Trump’s “Fire and Fury” Threat Was Improvised!

Dear Commons Community,

President Donald Trump drew attention from around the world on Tuesday with his statement that “North Korea best not make any more threats to the United States. They will be met with fire and fury like the world has never seen.”

But it turns out that Trump’s “fire and fury” line was actually completely improvised, as reported by the New York Times:

“The president’s language, which aides say he had used in private, escalated the long-running dispute with North Korea to a new level and left members of the Trump administration scrambling on Wednesday to explain what he meant.

But the process, or lack of one, that led to the ad-libbed comments embodied Mr. Trump’s overall approach to foreign policy, an improvisational style that often leaves his national security team in the dark about what he is going to say or do, according to several people with direct knowledge of how the episode unfolded.

The president was in a confrontational mood on Tuesday afternoon after The Washington Post reported that Pyongyang had developed nuclear warheads small enough to be placed on ballistic missiles. His team assumed that he would be asked about North Korea during a scheduled media appearance tied to a meeting the president was planning to hold at his golf club in Bedminster, N.J., about the opioid epidemic.

But during a conference call beforehand that focused on North Korea, Mr. Trump did not offer a preview of what he planned to say — and aides did not press the president, who resists being told what to say, even on a tinderbox issue that has induced his predecessors to seek the safety of a script.
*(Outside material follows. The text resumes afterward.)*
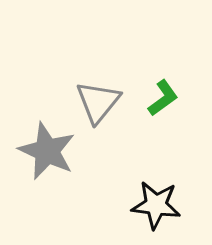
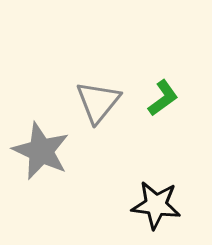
gray star: moved 6 px left
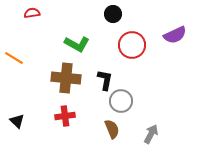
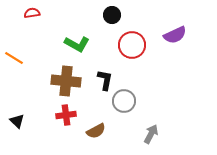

He told his aides only that he wanted to signal to Mr. Kim, the North Korean leader, that he was not backing down — while turning up the pressure he has tried to place on China to tame its troublesome neighbor and on-and-off ally.

Mr. Trump’s aides braced as he began to speak at the opioid event — his arms folded, jaw set and eyes flitting on what appeared to be a single page of talking points set before him on the conference table where he was sitting. The piece of paper, as it turned out, was a fact sheet on the opioid crisis.

Secretary of State Rex Tillerson attempted to quell concerns of any retaliation from Pyongyang after Trump’s remarks by saying, “I think Americans should sleep well at night, have no concerns about this particular rhetoric of the last few days.”

The quick improvisation has also kept up tensions in the White House and the debate between General H.R. McMaster and Chief Strategist Steve Bannon about how to deal with North Korea.

So while we debate on the best course of action to take with North Korea, there is no debate that Trump’s “fire and fury” line was planned… because apparently it wasn’t.

It’s also been pointed out that the line is eerily similar to the statement former President Harry Truman delivered to the country and the world that the United States had dropped an atomic bomb on Japan in August 1945.

“If they do not now accept our terms they may expect a rain of ruin from the air, the like of which has never been seen on this earth,” said Truman.”

This is the second day in a row that my postings concluded with a quote from Harry S. Truman.